■ **What is required**
Copy out exactly the lines from the one containing "Garantie de retour" to the last line of the records below, both included, and leave out any pictures.
#### Extracted data ####
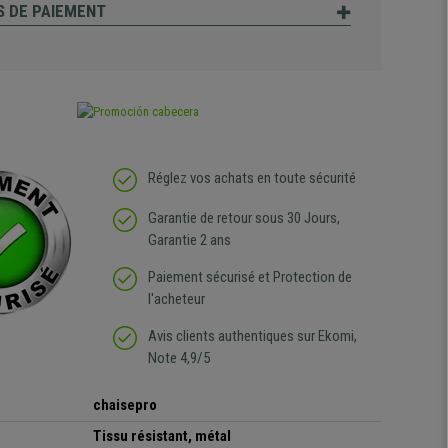
 DE PAIEMENT
Réglez vos achats en toute sécurité
Garantie de retour sous 30 Jours,
Garantie 2 ans
Paiement sécurisé et Protection de
l'acheteur
Avis clients authentiques sur Ekomi,
Note 4,9/5
chaisepro
Tissu résistant, métal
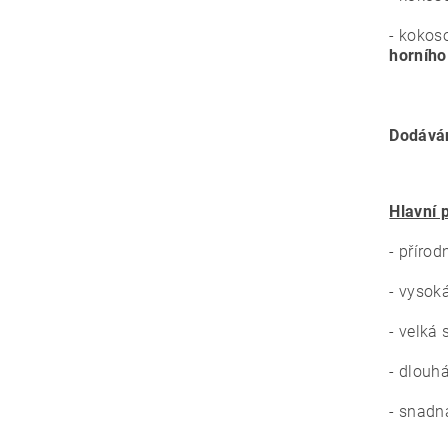
- kokos
horního
Dodává
Hlavní 
- přírod
- vysok
- velká 
- dlouh
- snadn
####
■ **Answer box**
Garantie de retour sous 30 Jours,
Garantie 2 ans
Paiement sécurisé et Protection de
l'acheteur
Avis clients authentiques sur Ekomi,
Note 4,9/5
chaisepro
Tissu résistant, métal
- kokos
horního
Dodává
Hlavní 
- přírod
- vysok
- velká 
- dlouh
- snadn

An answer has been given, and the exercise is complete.